Les langues régionales comme bouc émissaire
Patrick Sauzet a réagi à l'article de Daniel Lefeuvre, Langues régionales et identité nationale, paru dans le Figaro le 30 juin et sur le site Observatoire du communautarisme, puis reproduit plusieurs fois sur les blogs (soi-disant) républicains. Cette réaction était destinée au Figaro, qui ne l'a pas publiée. Je le dis et je répète, le "débat" sur les langues régionales reste largement confisqué par leurs opposants, qui dominent dans les médias nationaux.
Scapegoat, Vero Cristalli
Les langues régionales
comme bouc émissaire
L'article de mon collègue Daniel Lefeuvre
est une belle anthologie de préjugés linguistiques et je ne manquerai pas de le
faire analyser à ce titre par mes étudiants.
Tous d'abord les insinuations : de la
"filiation d'un arrêté vichyste" qui ouvre le texte jusqu'aux "Volksgruppen" qui
le concluent. Daniel Lefeuvre ne dit pas les défenseurs des langues régionales
sont le parti de l'étranger ou les complices d'un complot nazi, mais le laisse
entendre.
Par ailleurs, par un tour de passe passe
extraordinaire (mais hélas bien banal !) il nous dit les langues régionales se
portent bien (pensez! près 400 000 élèves les étudient) alors que c’est bien le
français, lui, qui est menacé ! Avec 400 000 élèves en effectifs cumulés dont
certains ne suivent qu'une légère sensibilisation, sur 12 millions d'enfants
scolarisés, les langues régionales se portent bien, alors que le français, une
des quatre ou cinqs langues dominantes à l'échelle mondiale serait menacé. Comme le personnage de Sempé qui humilié par
son patron se venge sur son chien, certains défenseurs proclamés du français
veulent faire payer aux langues régionales leur incapacité à tenir des positions
internationales. Tout cela n’a aucun rapport. Comme n’a aucun rapport le recul
des études classiques, qui n’est pas spécifiquement français et n’est pas plus
fort que je sache en Bretagne ou en Pays d’Oc que dans la Brie ou l’Orléanais
!
Je trouve par ailleurs assez étonnante la
mobilisation du latin et du grec à l’appui de l’identité nationale. S’il y a
bien dans la culture européenne (et au-delà) un élément salutaire de dépassement
des crispations nationales et nationalistes, c’est bien, avec la référence
chrétienne, la culture antique. Le latin et le grec ancien sont un patrimoine
commun à un Letton et à un Portugais, à un Français et à un
Allemand.
Quand Daniel Lefeuvre évoque la culture,
c’est sans suspicion ni arrière-pensée qu’il l’associe aux langues classiques et
au français, mais pour les langues régionales la culture ne saurait selon lui
être que prétexte dissimulant des visées de régression ethnique.

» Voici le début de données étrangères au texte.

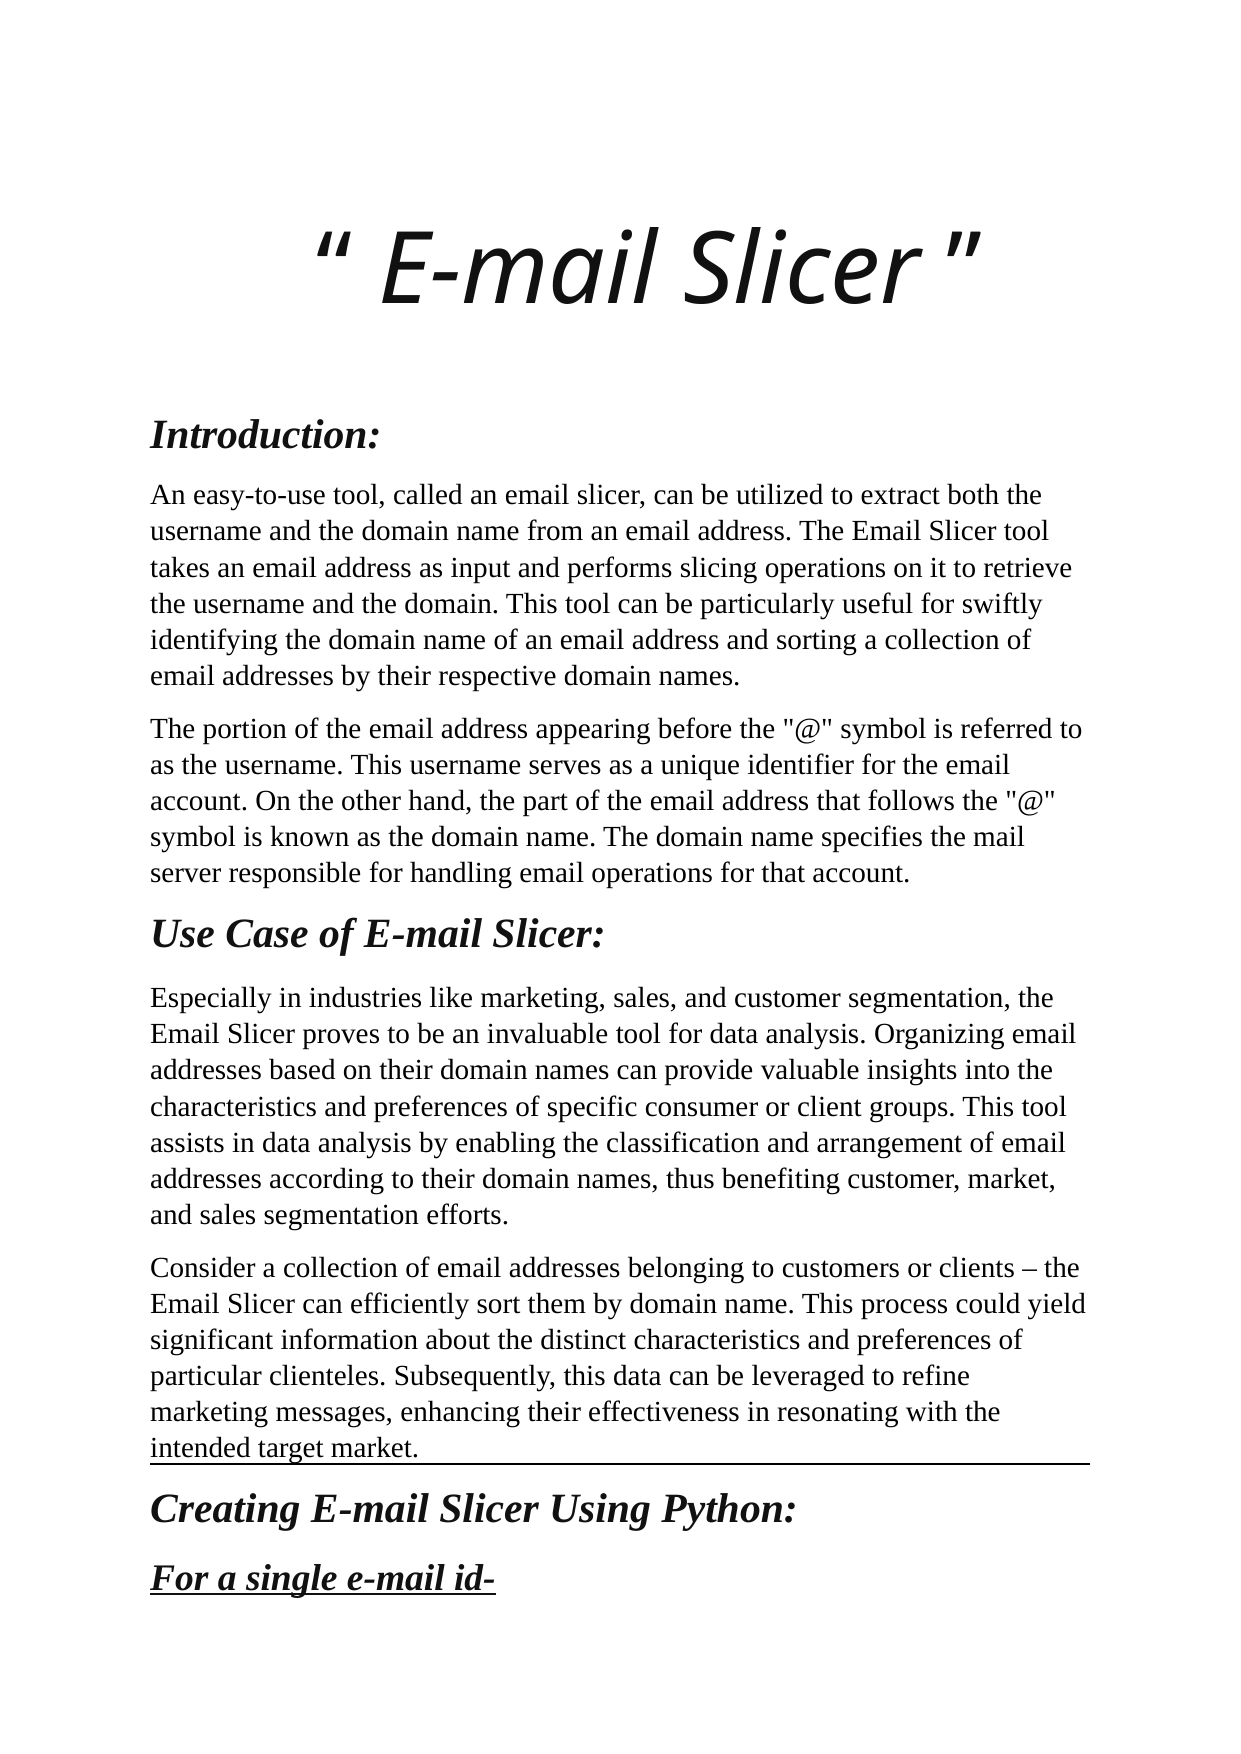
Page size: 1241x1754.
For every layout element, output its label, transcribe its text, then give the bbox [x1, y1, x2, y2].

text An easy-to-use tool, called an email slicer, can be utilized to extract both the username and the domain name from an email address. The Email Slicer tool takes an email address as input and performs slicing operations on it to retrieve the username and the domain. This tool can be particularly useful for swiftly identifying the domain name of an email address and sorting a collection of email addresses by their respective domain names. [150, 477, 1090, 692]
text Especially in industries like marketing, sales, and customer segmentation, the Email Slicer proves to be an invaluable tool for data analysis. Organizing email addresses based on their domain names can provide valuable insights into the characteristics and preferences of specific consumer or client groups. This tool assists in data analysis by enabling the classification and arrangement of email addresses according to their domain names, thus benefiting customer, market, and sales segmentation efforts. [150, 980, 1090, 1231]
text Use Case of E-mail Slicer: [150, 908, 1090, 956]
text Introduction: [150, 409, 1090, 457]
text Creating E-mail Slicer Using Python: [150, 1483, 1090, 1531]
text The portion of the email address appearing before the "@" symbol is referred to as the username. This username serves as a unique identifier for the email account. On the other hand, the part of the email address that follows the "@" symbol is known as the domain name. The domain name specifies the mail server responsible for handling email operations for that account. [150, 711, 1090, 889]
text Consider a collection of email addresses belonging to customers or clients – the Email Slicer can efficiently sort them by domain name. This process could yield significant information about the distinct characteristics and preferences of particular clienteles. Subsequently, this data can be leveraged to refine marketing messages, enhancing their effectiveness in resonating with the intended target market. [150, 1250, 1090, 1463]
text For a single e-mail id- [150, 1555, 1090, 1598]
text “ E-mail Slicer ” [150, 197, 1090, 333]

La culture occitane, pour parler de celle
que je pratique, transmets et enseigne, porte une des premières littératures
d’Europe, par l’âge et l’importance. Elle est à ce titre plus présente dans les
universités européennes ou américaines que dans les universités françaises,
hélas.
Si l’on oublie les mythes et les phantasmes
que nourrit Daniel Lefeuvre, il reste des cultures, Occitane, Basque, Bretone,
Catalane, qui avec les cultures antiques et les cultures nationales dominantes
font partie du patrimoine culturel de l’Europe et de l’humanité. Et il est clair
que les langues qui portent ces cultures sont gravement menacées en France (que
Daniel Lefeuvre se réfère aux études de l’INED sur la question). Ce n’est pas
une vague initiation qui suffira à les faire vivre, mais il faut pour cela un
plan vigoureux d’enseignement généralisé , de présence dans les médias et de
soutien public. L’affirmation par la Constitution qu’elles sont un « patrimoine
» est le rappel bien modeste d’une évidence, mais peut aider à légitimer ce
nécessaire soutien public par l’État comme par les collectivités
locales.
Le rappel de la diversité patrimoniale des langues en France me paraît enfin éminemment « républicain » n’en déplaise à Daniel Lefeuvre. La république est un principe politique et non ethnique. Elle doit donc s’accommoder de la diversité linguistique, sauf à admettre que l’affirmation républicaine n’est que le masque de la réduction des différences. Et c’est, sur la base partagée des principes démocratiques, la même unité politique dans la diversité culturelle qu’il faut aujourd’hui construire à l’échelle européenne.